My work focusses on understanding how the genetic variation underlying complex disease impacts immune-function. I am passionate about operating on the intersection of computational and cellular biology, as I believe this is where the potential for mechanistic insight lies.
Our work focusses on studying how the genetic basis for complex immune mediated disease impacts the function of T cells. To do this we use computational screens as a starting point for subsequent in vitro follow up. This approach allows for directly assaying the role of immune disease genes in modulating distinct cellular phenotypes, thereby providing mechanistic insight into the role of these immune disease genes. This is done by introducing edits into these target genes thereby rendering the target gene unfunctional. Subsequently, the effects of the edits on T cell function can be identified. Given the direct link to disease, the hope is that such genes will be actionable therapeutic targets for the associated disease.
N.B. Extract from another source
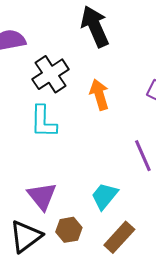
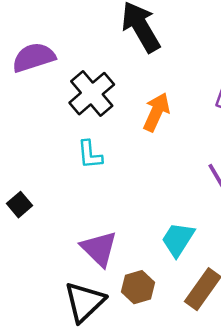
orange arrow: (99, 95) -> (156, 112), turned 48
cyan L-shape: (43, 122) -> (90, 155), size x0.7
My role is in designing and executing the computational aspects, as well as thinking along with the design of the wet-lab experiments. This constant feedback loop between wet and dry lab is essential for generating robust and interpretable data.
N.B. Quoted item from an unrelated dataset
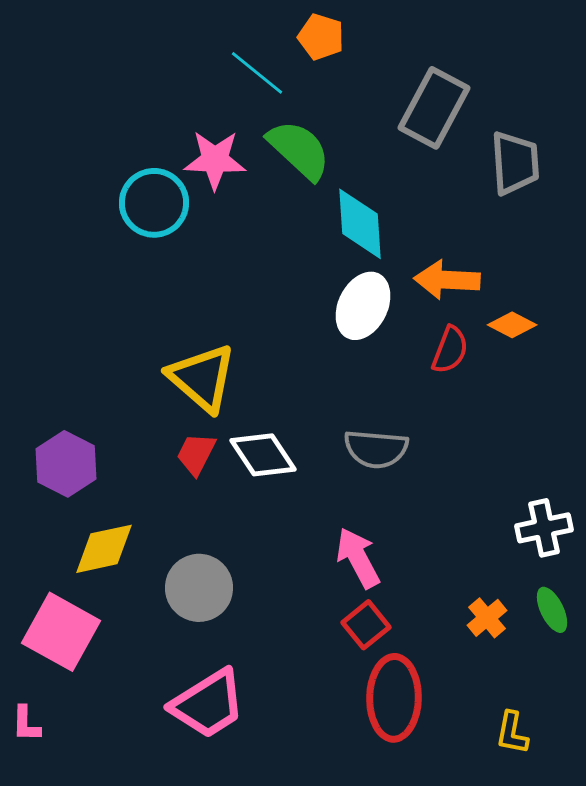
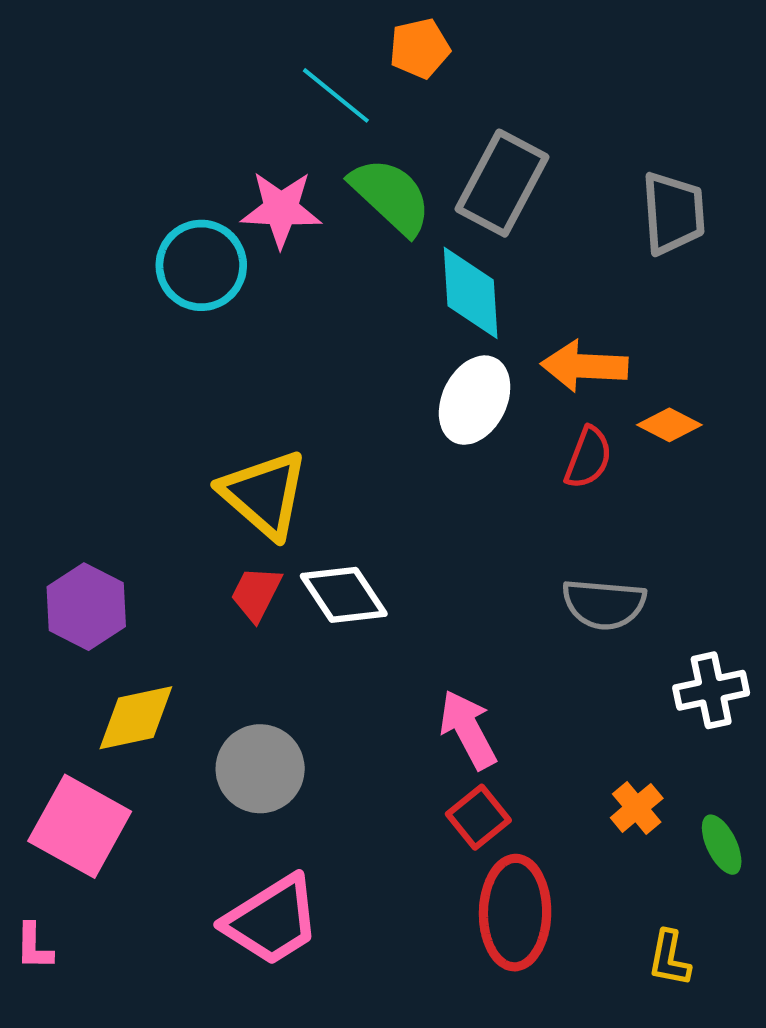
orange pentagon: (321, 37) -> (420, 48), turned -30
gray rectangle: (434, 108) -> (502, 183), moved
gray semicircle: (376, 449) -> (604, 604), moved
green ellipse: (552, 610) -> (722, 845), moved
While my PhD period focussed on the computational aspects of studying immune function and complex disease, a key area where I would like to develop over my post-doc is the design of these in vitro experiments. This is what attracted me to the Sanger and the Trynka group, as there is a lot of interdisciplinary expertise on immunology, computational and cellular biology. This unique environment allows for integrating the best of high throughput of computational analysis with the key insights gained form bespoke cellular assays, which is where I believe the greatest potential for actionable insight lies.